▶ **Document extract**
%%

American author Louise Erdrich has been publishing novels, short stories, children's books, and poetry since 1984. Erdrich has been awarded in every genre in which she has published. Her novels Love Medicine and LaRose won the National Book Critics Circle Award while The Round House won the National Book Award. She received the World Fantasy Award for The Antelope Wife. Her children's book The Game of Silence won the Scott O'Dell Award for Historical Fiction. Her poetry has won the Pushcart Prize, and in 2005, she was the Associate Poet Laureate of North Dakota. She holds several honorary doctorates and has won numerous other awards for her achievements in the field of writing. Erdrich's books are an important part of the landscape of American literature. Let's learn more about the writer behind these contemporary classics.
Native American Heritage
Erdrich is a member of the Turtle Mountain Band of Chippewa Indians. Both of her parents worked as teachers at a North Dakota boarding school that was part of the Bureau of Indian Affairs. For many years, her grandfather served as tribal chair.
Erdrich's heritage continues to have a strong impact on her writing. While most of her work focuses on reservation life and the culture of the Chippewa Native Americans (including Love Medicine, The Beet Queen, and LaRose), her novel The Master Butchers Singing Club incorporates her father's side of the family, focusing on a German immigrant family living in the fictional town of Argus, North Dakota. Erdrich received a lifetime achievement award for her contribution to Native American literature from the Native Writers Circle of the Americas. For her efforts protesting the use of the Sioux as a college mascot, she received an honorary doctorate from the University of North Dakota.

%%

▶ **Assignment**
Reproduce the whole article on Louise Erdrich word for word. The rows that follow are separate material with no connection to the Louise Erdrich article.

▶ **Excerpted data**
%%

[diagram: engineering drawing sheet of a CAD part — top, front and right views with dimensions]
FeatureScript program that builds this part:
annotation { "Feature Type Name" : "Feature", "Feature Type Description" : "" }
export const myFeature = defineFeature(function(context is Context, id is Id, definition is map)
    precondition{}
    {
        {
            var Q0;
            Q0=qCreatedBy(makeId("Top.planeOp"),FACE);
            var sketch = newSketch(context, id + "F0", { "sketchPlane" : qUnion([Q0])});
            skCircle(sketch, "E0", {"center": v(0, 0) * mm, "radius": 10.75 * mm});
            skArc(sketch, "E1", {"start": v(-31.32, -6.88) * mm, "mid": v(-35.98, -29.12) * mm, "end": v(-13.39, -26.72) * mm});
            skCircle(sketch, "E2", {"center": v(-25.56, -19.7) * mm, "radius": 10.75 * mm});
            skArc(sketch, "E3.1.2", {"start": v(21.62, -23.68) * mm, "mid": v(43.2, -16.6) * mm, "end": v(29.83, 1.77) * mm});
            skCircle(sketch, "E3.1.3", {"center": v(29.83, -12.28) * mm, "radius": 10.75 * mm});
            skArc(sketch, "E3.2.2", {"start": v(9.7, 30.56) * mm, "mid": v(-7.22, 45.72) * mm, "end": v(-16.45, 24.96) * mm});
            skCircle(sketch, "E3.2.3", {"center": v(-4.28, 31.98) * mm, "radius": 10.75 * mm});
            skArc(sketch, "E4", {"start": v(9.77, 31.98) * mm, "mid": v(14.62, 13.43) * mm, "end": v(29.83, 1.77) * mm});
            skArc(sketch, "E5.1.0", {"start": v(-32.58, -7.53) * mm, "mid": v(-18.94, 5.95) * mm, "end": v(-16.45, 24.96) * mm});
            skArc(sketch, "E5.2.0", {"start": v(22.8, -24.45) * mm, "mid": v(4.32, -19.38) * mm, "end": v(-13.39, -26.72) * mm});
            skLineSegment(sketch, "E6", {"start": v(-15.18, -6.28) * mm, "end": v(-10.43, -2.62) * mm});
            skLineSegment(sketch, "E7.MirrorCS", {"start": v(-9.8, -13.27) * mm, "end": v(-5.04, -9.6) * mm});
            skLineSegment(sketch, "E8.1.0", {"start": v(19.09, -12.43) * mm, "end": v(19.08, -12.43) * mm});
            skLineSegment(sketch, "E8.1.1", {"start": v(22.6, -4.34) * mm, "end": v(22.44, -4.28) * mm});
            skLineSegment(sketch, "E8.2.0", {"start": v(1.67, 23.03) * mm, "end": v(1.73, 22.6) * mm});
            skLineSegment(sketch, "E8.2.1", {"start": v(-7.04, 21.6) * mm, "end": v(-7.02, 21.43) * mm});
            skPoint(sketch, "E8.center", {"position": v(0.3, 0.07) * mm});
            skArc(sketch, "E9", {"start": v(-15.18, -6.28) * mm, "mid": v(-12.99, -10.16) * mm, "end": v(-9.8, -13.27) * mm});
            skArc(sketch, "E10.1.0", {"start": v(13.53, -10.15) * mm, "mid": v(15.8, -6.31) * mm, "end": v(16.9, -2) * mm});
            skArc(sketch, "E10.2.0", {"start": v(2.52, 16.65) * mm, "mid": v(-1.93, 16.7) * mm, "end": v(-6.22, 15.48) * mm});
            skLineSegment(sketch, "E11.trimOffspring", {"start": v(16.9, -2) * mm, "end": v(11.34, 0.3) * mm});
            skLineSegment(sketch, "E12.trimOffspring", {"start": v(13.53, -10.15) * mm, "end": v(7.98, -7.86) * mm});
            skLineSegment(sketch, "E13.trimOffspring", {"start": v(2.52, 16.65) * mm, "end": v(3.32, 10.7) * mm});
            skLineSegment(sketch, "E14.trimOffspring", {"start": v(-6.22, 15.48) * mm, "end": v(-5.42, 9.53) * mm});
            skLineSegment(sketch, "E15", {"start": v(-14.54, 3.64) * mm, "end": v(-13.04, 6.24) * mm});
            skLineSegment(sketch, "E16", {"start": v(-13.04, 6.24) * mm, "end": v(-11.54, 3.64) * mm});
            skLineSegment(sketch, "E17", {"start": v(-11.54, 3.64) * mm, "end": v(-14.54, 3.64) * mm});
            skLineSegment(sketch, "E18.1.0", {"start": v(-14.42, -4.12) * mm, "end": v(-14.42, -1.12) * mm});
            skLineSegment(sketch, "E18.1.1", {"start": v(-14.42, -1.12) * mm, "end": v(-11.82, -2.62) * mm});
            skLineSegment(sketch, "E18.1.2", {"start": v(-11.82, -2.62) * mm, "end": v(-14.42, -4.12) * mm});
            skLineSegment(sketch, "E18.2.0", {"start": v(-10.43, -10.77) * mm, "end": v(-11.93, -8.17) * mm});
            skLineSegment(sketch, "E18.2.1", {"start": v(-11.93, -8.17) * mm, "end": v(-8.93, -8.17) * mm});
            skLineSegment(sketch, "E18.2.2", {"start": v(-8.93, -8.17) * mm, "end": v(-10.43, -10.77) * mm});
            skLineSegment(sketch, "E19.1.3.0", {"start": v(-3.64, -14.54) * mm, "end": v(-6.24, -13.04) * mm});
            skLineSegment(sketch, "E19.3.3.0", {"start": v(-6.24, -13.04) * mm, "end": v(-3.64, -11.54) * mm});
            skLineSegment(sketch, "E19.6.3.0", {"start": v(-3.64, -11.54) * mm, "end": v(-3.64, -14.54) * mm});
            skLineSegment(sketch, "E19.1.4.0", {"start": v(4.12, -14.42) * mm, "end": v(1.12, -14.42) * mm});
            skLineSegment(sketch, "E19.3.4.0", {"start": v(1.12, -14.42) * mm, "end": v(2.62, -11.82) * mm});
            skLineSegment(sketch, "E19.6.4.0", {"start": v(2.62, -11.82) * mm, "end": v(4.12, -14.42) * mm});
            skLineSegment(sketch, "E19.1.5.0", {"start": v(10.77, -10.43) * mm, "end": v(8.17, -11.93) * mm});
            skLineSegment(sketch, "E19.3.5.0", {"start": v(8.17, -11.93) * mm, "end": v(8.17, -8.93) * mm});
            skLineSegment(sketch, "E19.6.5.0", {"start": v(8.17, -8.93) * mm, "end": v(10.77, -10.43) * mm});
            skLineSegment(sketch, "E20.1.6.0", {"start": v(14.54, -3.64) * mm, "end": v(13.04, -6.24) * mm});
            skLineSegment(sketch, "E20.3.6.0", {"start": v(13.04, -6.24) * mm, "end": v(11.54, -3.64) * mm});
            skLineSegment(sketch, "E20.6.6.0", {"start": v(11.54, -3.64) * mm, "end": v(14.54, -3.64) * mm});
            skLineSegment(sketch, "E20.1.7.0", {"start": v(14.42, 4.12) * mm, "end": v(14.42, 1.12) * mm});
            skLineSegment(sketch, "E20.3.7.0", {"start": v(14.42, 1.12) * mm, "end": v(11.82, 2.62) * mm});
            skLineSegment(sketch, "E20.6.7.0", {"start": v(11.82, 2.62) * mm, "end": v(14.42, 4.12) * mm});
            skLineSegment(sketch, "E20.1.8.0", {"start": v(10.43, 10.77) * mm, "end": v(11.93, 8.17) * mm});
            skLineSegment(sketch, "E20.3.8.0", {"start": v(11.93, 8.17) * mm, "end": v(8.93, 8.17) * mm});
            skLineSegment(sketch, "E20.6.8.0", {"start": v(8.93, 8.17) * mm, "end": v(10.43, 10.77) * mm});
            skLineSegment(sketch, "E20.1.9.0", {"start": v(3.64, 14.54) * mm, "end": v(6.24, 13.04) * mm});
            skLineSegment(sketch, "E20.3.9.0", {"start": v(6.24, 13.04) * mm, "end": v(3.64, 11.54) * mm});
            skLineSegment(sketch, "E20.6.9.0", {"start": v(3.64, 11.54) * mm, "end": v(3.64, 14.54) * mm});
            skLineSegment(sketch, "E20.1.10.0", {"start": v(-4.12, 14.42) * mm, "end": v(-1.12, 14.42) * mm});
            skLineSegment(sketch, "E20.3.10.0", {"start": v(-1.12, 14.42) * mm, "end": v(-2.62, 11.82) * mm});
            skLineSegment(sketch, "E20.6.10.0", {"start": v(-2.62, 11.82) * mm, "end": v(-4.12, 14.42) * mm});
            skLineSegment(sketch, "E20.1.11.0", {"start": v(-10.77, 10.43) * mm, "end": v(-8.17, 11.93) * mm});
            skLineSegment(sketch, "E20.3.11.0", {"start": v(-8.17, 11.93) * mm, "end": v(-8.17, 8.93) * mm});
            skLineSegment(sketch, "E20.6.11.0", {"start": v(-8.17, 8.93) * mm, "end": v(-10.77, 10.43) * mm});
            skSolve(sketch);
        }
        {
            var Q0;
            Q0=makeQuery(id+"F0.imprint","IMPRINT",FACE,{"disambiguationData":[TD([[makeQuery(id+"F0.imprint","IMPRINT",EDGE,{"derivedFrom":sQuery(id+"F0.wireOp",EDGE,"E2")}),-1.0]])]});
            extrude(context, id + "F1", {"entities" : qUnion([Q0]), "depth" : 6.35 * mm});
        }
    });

%%

▶ **Response to this task**
American author Louise Erdrich has been publishing novels, short stories, children's books, and poetry since 1984. Erdrich has been awarded in every genre in which she has published. Her novels Love Medicine and LaRose won the National Book Critics Circle Award while The Round House won the National Book Award. She received the World Fantasy Award for The Antelope Wife. Her children's book The Game of Silence won the Scott O'Dell Award for Historical Fiction. Her poetry has won the Pushcart Prize, and in 2005, she was the Associate Poet Laureate of North Dakota. She holds several honorary doctorates and has won numerous other awards for her achievements in the field of writing. Erdrich's books are an important part of the landscape of American literature. Let's learn more about the writer behind these contemporary classics.
Native American Heritage
Erdrich is a member of the Turtle Mountain Band of Chippewa Indians. Both of her parents worked as teachers at a North Dakota boarding school that was part of the Bureau of Indian Affairs. For many years, her grandfather served as tribal chair.
Erdrich's heritage continues to have a strong impact on her writing. While most of her work focuses on reservation life and the culture of the Chippewa Native Americans (including Love Medicine, The Beet Queen, and LaRose), her novel The Master Butchers Singing Club incorporates her father's side of the family, focusing on a German immigrant family living in the fictional town of Argus, North Dakota. Erdrich received a lifetime achievement award for her contribution to Native American literature from the Native Writers Circle of the Americas. For her efforts protesting the use of the Sioux as a college mascot, she received an honorary doctorate from the University of North Dakota.